• **Excerpt to read**
▼
Sunsetting api.roblox.com on May 22, 2023

Hi Developers,

As previously announced, the api.roblox.com web API is being deprecated and starting on May 22, 2023, api.roblox.com will no longer be reachable. All new traffic must switch to newer endpoints on the apis.roblox.com, or individual APIs (e.g. avatar.roblox.com, games.roblox.com, etc).

If you own tools that depend on the old web API and haven’t already switched your traffic to the new endpoints, please consider this a final notice as we will start throttling incoming traffic after this date.

For more information, please visit the original post.

Thank you.

99 Likes

This topic was automatically opened after 10 minutes.

I may be misunderstanding something, but you list apis.roblox.com (not api.roblox.com) as having the newer endpoints. Attempting to go to that url returns a 404. Is that url meant to have content or is there a misunderstanding?

17 Likes

apis.roblox.com is home to all open-cloud endpoints, as a result, there is no documentation on the page but rather you must refer to the documentation for open-cloud on the documentation site.

8 Likes

I appreciate the notice, but I’m wondering if there will be any website or documentation to be implemented listing these individual API sites. Currently, we have to rely on a dev forum member who posts a list within community resources, which is not what we should be relying on. Otherwise, seems like a logical change.

3 Likes

It’s worth noting that many “replacements” are still not up to par, for example, the only alternative I could find to /users/get-by-username is a POST endpoint on https://users.roblox.com however, the CORS policy of the Roblox domain blocks all requests from a client to that endpoint requiring an external proxy simply to just get a user’s user id from their username!

3 Likes

Theoretically you shouldn’t be using Roblox APIs from within Roblox itself that’s what the services are for, such as GroupService.
However sometimes you need to

1 Like

I’m not using Roblox endpoints from with-in a Roblox experience but rather via my own JavaScript-app, the CORS policy of Roblox prohibits any request other than a GET or HEAD request iirc if the request is not coming from a web-server, this is detrimental to web-apps.

No, not all endpoints on that are Open Cloud.
▲
• **List of tasks**
A. Check each statement against the forum thread about retiring api.roblox.com, answering yes or no and quoting the words of the thread that decide it: (i) api.roblox.com stops being reachable starting May 22, 2023; (ii) one reply reports that going to apis.roblox.com returns a 404; (iii) one reply says the Roblox CORS policy lets a client send requests to the POST endpoint on users.roblox.com.
B. Write the next part of the forum thread about retiring api.roblox.com, starting after its final reply.
The rows have nothing to do with this.

Rows from a collection
▼
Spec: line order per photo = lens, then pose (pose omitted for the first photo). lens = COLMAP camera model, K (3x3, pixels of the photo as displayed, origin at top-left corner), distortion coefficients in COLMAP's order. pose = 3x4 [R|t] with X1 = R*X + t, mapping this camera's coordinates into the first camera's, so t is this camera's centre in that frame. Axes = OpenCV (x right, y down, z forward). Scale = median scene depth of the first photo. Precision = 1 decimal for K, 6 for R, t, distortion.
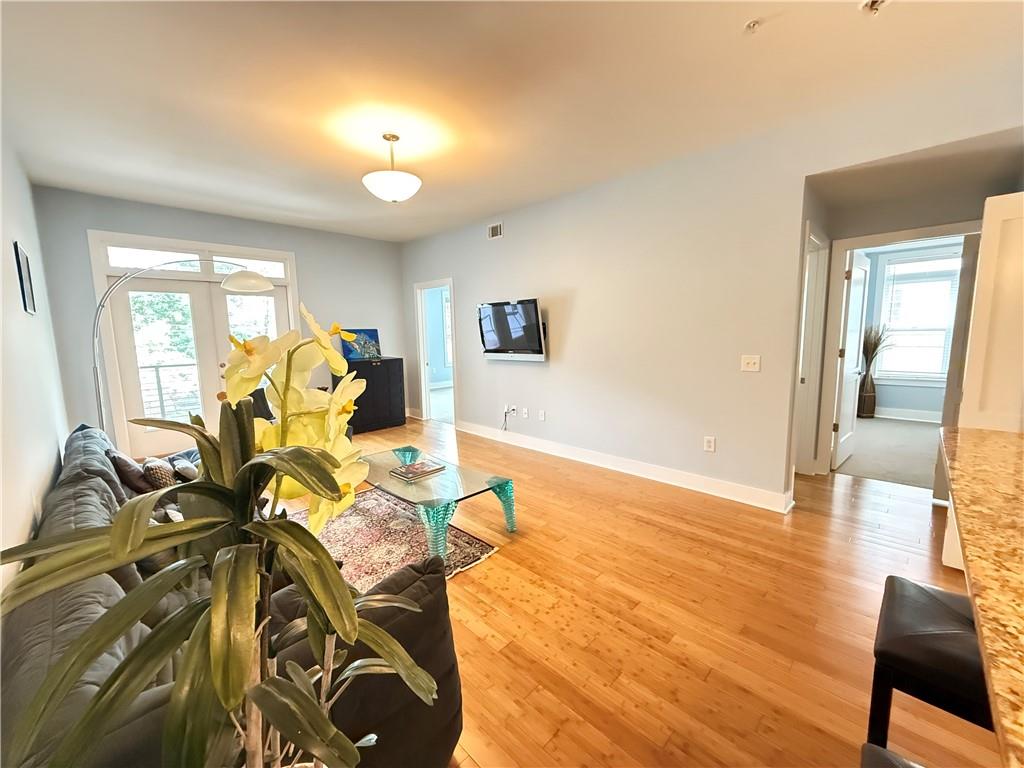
lens RADIAL K [[408.9, 0, 511.0], [0, 408.9, 384.2], [0, 0, 1]] dist [-0.000215, -0.000027]
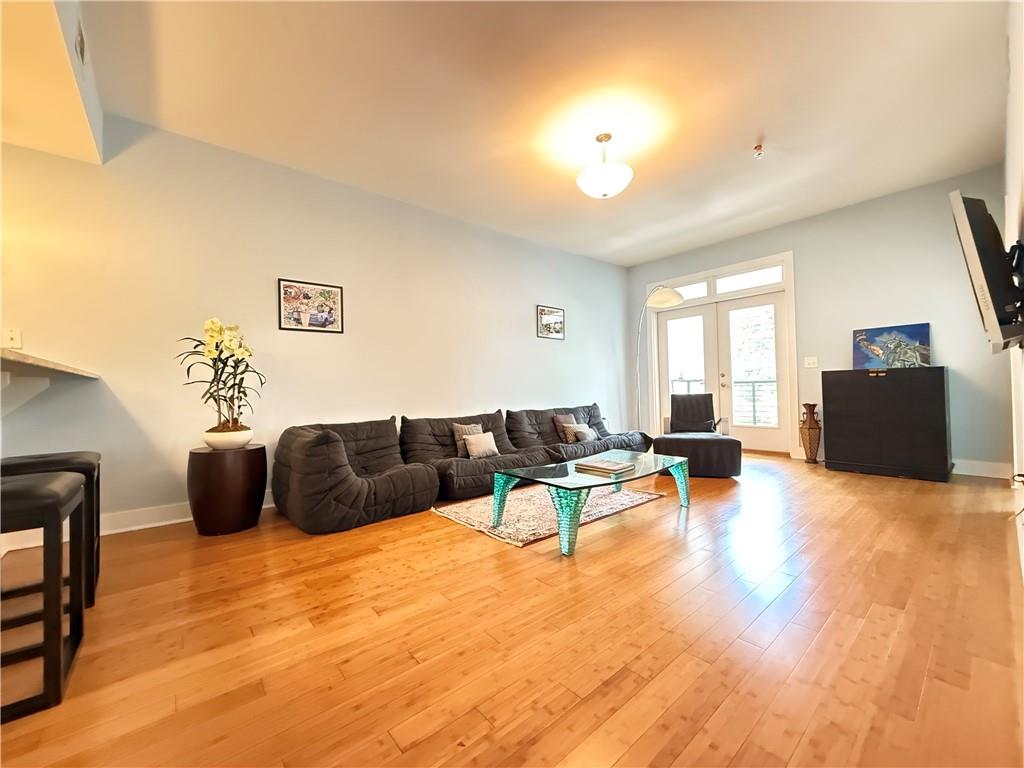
lens RADIAL K [[408.9, 0, 511.0], [0, 408.9, 384.2], [0, 0, 1]] dist [-0.000215, -0.000027]
pose [[-0.086758, 0.007779, -0.996199, 0.540718], [-0.102702, 0.994572, 0.016710, 0.022693], [0.990921, 0.103761, -0.085488, 0.636780]]
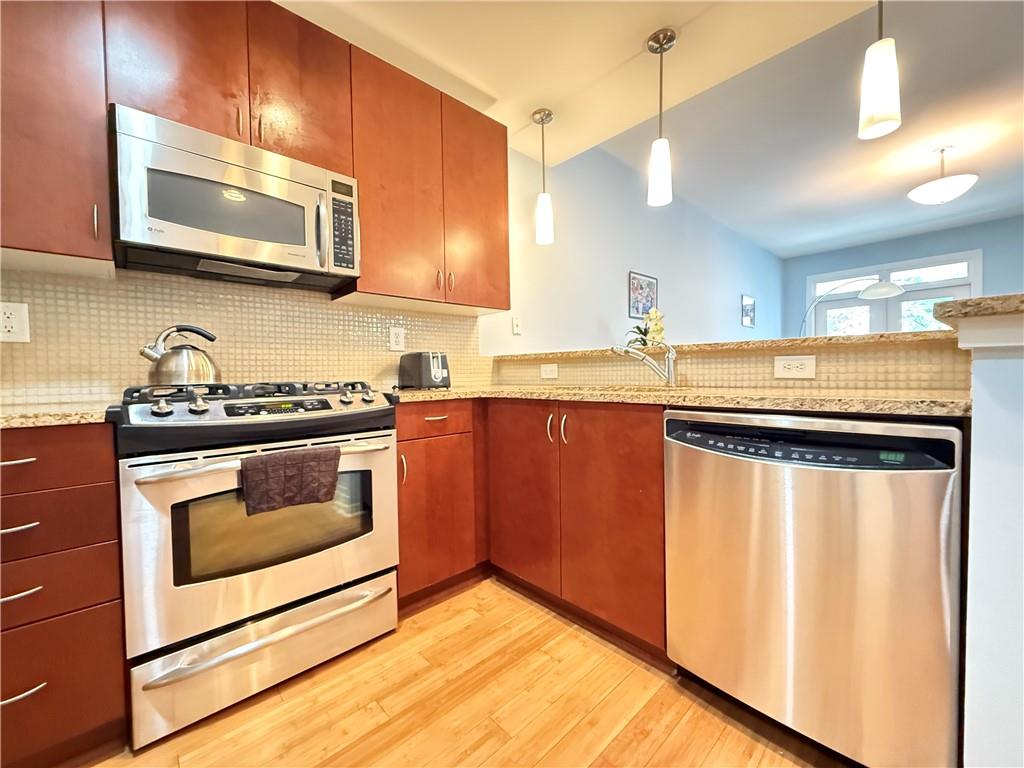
lens RADIAL K [[408.9, 0, 511.0], [0, 408.9, 384.2], [0, 0, 1]] dist [-0.000215, -0.000027]
pose [[-0.038166, 0.043760, -0.998313, 0.680850], [-0.106341, 0.993190, 0.047601, 0.104591], [0.993597, 0.107978, -0.033253, -0.099280]]
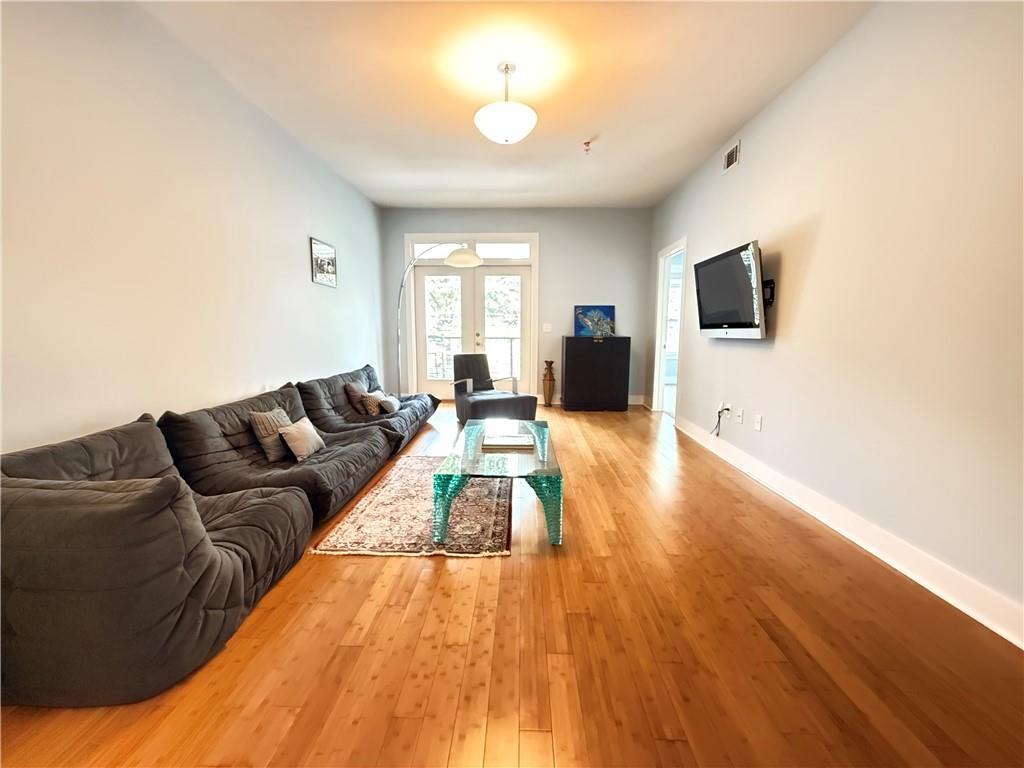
lens RADIAL K [[408.9, 0, 511.0], [0, 408.9, 384.2], [0, 0, 1]] dist [-0.000215, -0.000027]
pose [[0.684084, 0.116537, -0.720034, 0.309551], [-0.108417, 0.992434, 0.057621, 0.023169], [0.721301, 0.038646, 0.691543, 0.282635]]
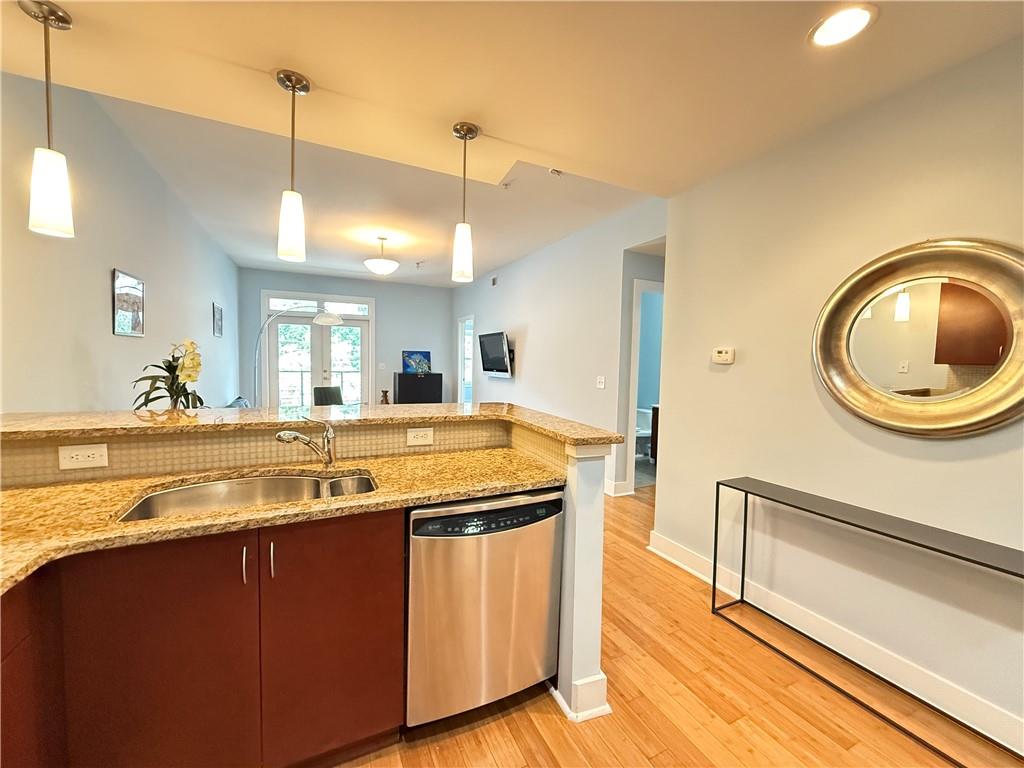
lens RADIAL K [[408.9, 0, 511.0], [0, 408.9, 384.2], [0, 0, 1]] dist [-0.000215, -0.000027]
pose [[0.943183, 0.057028, -0.327342, 0.565114], [-0.079179, 0.995357, -0.054733, 0.039216], [0.322701, 0.077542, 0.943319, -0.277181]]
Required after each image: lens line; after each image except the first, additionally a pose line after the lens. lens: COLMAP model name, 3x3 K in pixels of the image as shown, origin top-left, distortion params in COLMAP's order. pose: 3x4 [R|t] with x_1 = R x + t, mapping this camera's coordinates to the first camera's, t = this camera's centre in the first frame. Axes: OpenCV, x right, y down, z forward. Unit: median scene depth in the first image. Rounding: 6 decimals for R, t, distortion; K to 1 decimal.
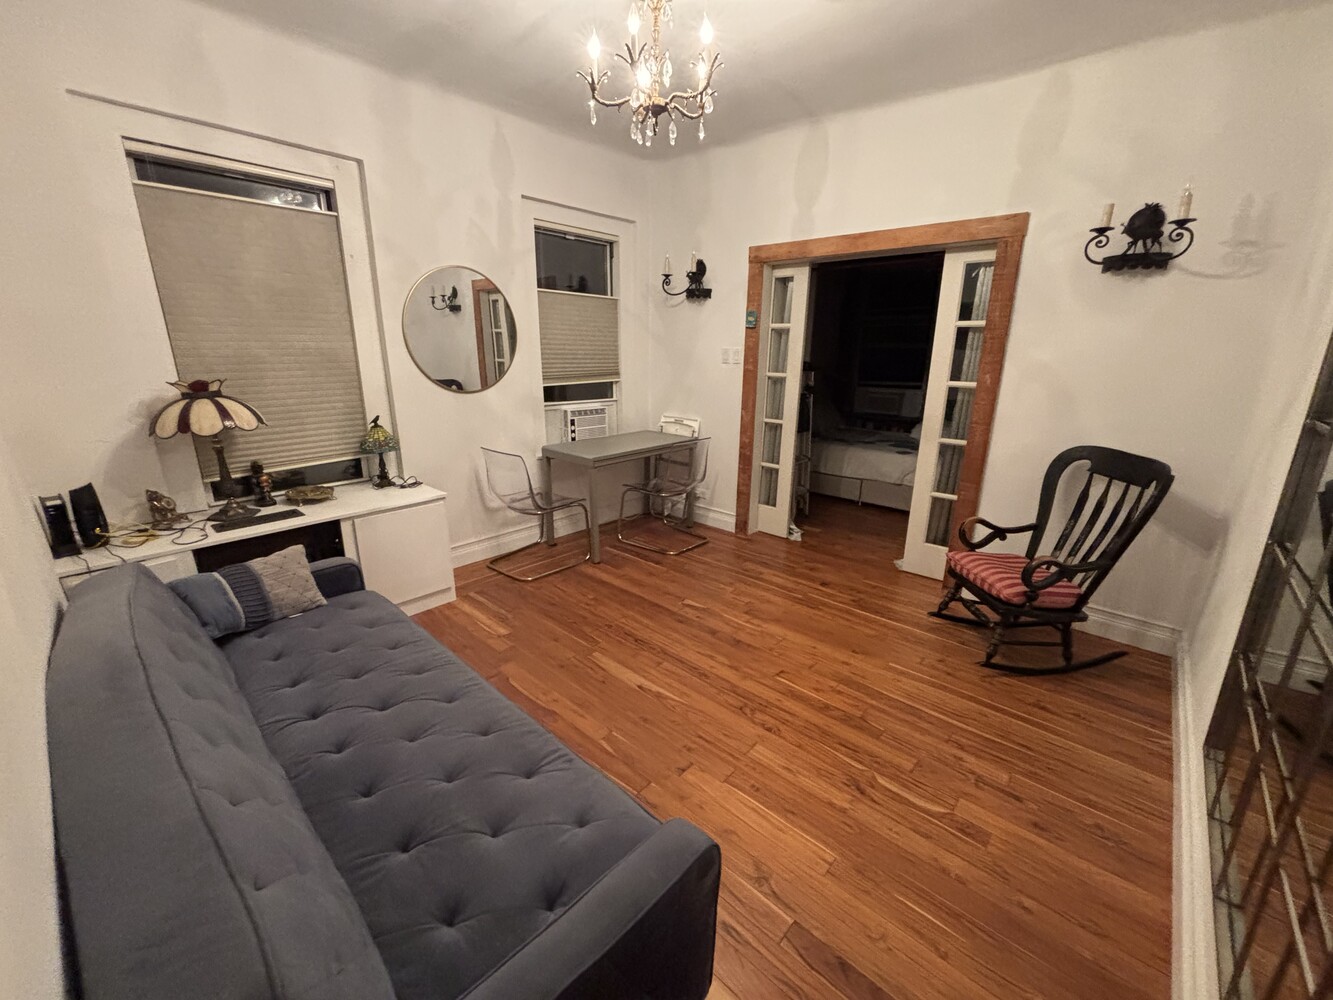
lens RADIAL K [[536.6, 0, 667.4], [0, 536.6, 498.4], [0, 0, 1]] dist [0.010532, -0.000056]
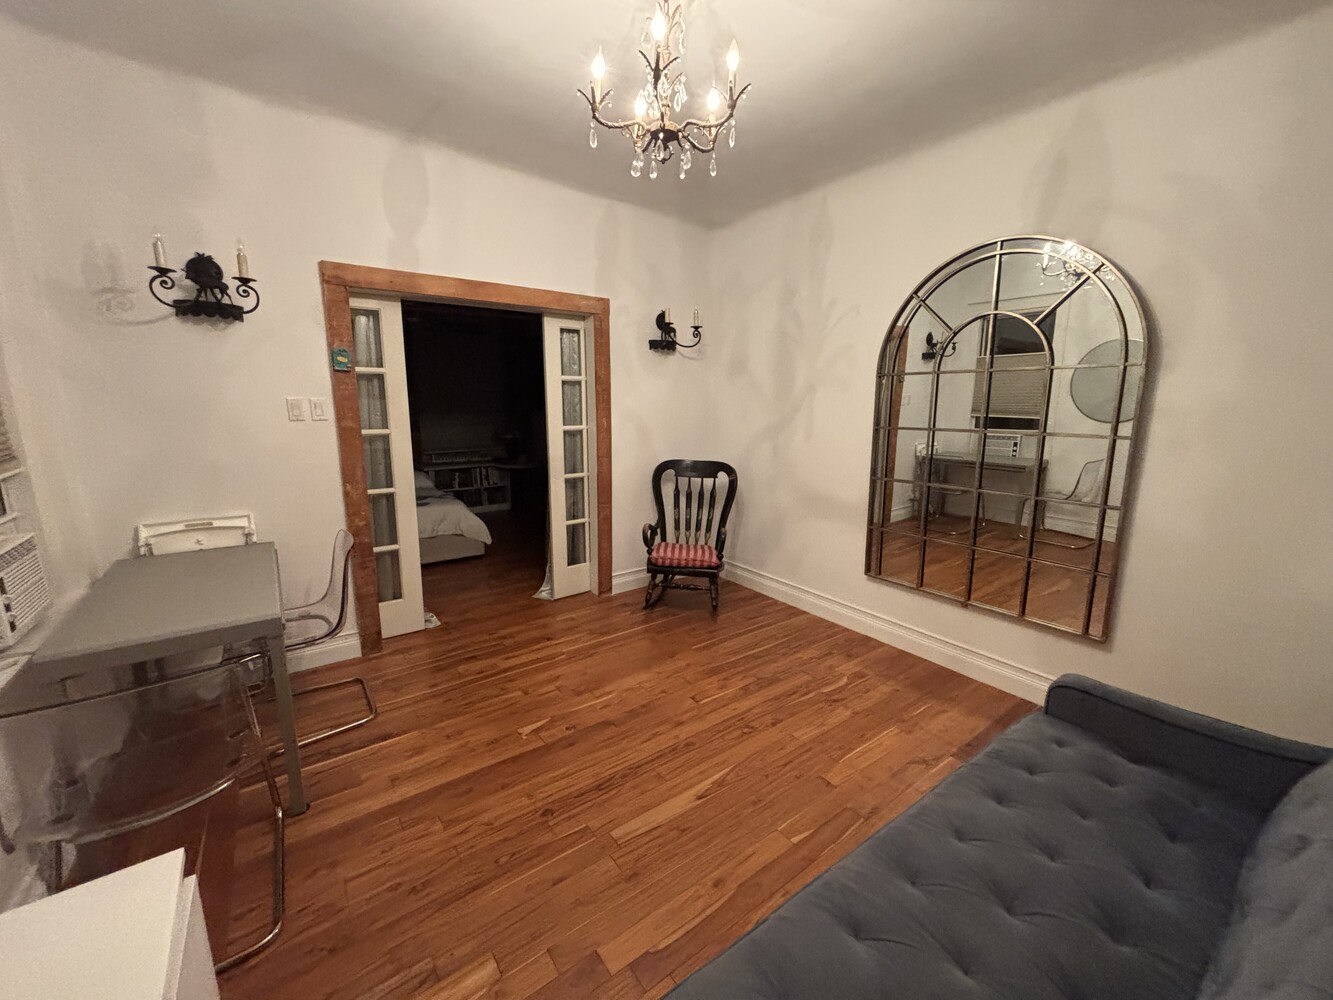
▲
• **Answers for the tasks**
A.
(i) Yes: "starting on May 22, 2023, api.roblox.com will no longer be reachable."
(ii) Yes: "Attempting to go to that url returns a 404."
(iii) No: "the CORS policy of the Roblox domain blocks all requests from a client to that endpoint"

B.
Some undocumented endpoints I’m aware of that could serve value for public use:

  • /universes (place publishing is documented on Creator Docs, everything else is not such as creating new universes, getting universe for a place, etc.)
  • /cloud-authentication (not super useful for public use, but I have my personal use cases)
  • /developer-analytics-aggregations (external dashboards, such as Grafana)
  • /game-passes

I’m not entirely sure why these are undocumented while most other Roblox APIs are usually well documented nowadays. It feels like a step backward.

5 Likes

Using external software written in Python I’ve sent POST requests to many of the endpoints, sorry but I don’t understand the issue.

I’ve made it very clear that I am making a JavaScript app (a web browser cannot run Python), the CORS policy of Roblox blocks those requests because it’s a POST request, while previously it would not as it was a GET request. I cannot simply solve my issue by changing languages since the internet only widely supports JavaScript, as a result, these endpoints are worse compared to the functionality I was able to achieve with the old-endpoints in my case.

All these functionalities seem to be achievable via other apis from other api pages (and cloud authentication appears to be similar to oath2), is that possibly why they weren’t documented?

1 Like

Sorry to slide in, but they are referring to in-browser web apps which are separate from server-sided tools such as Python or NodeJS. Web browsers have security policies in place to prevent websites from sending any kind of requests to wherever.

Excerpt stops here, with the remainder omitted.